Solve the system of equations by first writing it in matrix form and then using Gauss-Jordan elimination.
x-4y =-5
-2x + 9y = 125
I don't know if I am using the same form or "Gauss-Jordan" elimination.
2x - 8y = -10
-2x + 9y = 125
Add the two equations.
y = 115
Insert that value into the first equation and solve for x. Check by inserting both values into the second equation.
Thank you greatly!
To solve the system of equations using Gauss-Jordan elimination, we first need to write the system of equations in matrix form.
Let's represent the system of equations as:
| 1 -4 | | x | = | -5 |
| -2 9 | | y | | 125 |
Here, the left side of the equation represents the coefficient matrix, the middle represents the variables, and the right side represents the constants.
To solve the system using Gauss-Jordan elimination, we can follow these steps:
Step 1: Set up the augmented matrix.
We can write the augmented matrix by combining the coefficient matrix and the constants on the right side.
| 1 -4 -5 |
| -2 9 125 |
Step 2: Perform row operations to transform the matrix into row-echelon form.

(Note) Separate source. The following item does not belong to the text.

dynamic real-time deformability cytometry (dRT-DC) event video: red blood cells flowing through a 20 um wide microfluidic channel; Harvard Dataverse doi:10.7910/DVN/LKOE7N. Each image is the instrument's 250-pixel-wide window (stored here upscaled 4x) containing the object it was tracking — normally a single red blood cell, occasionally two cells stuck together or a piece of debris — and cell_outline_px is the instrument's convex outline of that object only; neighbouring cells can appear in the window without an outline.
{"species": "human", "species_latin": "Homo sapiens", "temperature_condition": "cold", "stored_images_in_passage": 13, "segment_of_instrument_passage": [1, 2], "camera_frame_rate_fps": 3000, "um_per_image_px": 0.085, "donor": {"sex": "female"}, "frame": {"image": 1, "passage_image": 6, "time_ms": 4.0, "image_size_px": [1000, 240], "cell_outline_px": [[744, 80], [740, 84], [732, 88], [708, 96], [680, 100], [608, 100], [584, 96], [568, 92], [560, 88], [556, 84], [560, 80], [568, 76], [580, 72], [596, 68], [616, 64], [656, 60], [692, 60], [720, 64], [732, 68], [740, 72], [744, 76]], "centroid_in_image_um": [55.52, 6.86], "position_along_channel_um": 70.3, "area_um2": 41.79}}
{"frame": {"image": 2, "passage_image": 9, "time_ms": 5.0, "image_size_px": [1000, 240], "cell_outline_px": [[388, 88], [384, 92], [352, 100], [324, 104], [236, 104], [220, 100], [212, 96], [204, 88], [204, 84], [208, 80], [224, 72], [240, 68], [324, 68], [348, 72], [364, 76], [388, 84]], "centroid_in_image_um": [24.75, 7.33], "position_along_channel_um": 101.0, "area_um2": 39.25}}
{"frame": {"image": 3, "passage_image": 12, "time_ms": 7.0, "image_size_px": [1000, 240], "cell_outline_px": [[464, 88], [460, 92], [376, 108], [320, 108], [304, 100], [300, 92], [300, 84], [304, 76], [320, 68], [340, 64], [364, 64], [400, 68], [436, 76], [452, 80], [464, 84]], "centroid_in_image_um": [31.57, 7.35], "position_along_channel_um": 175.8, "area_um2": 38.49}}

Start with the topmost left element (1 in the first row and first column) and use row operations to eliminate the other elements in the first column.
R2 = R2 + 2R1
| 1 -4 -5 |
| 0 1 115 |
Now, we have transformed the matrix into row-echelon form.
Step 3: Continue performing row operations to obtain the reduced row-echelon form.
Divide the second row by its leading coefficient to get a leading entry of 1.
R2 = R2/1
| 1 -4 -5 |
| 0 1 115 |
Next, eliminate the element in the first row and second column.
R1 = R1 + 4R2
| 1 0 -5 |
| 0 1 115 |
Now, we have obtained the reduced row-echelon form.
Step 4: Interpret the resulting matrix.
The reduced row-echelon form tells us that x = -5 and y = 115.
Therefore, the solution to the system of equations is x = -5 and y = 115.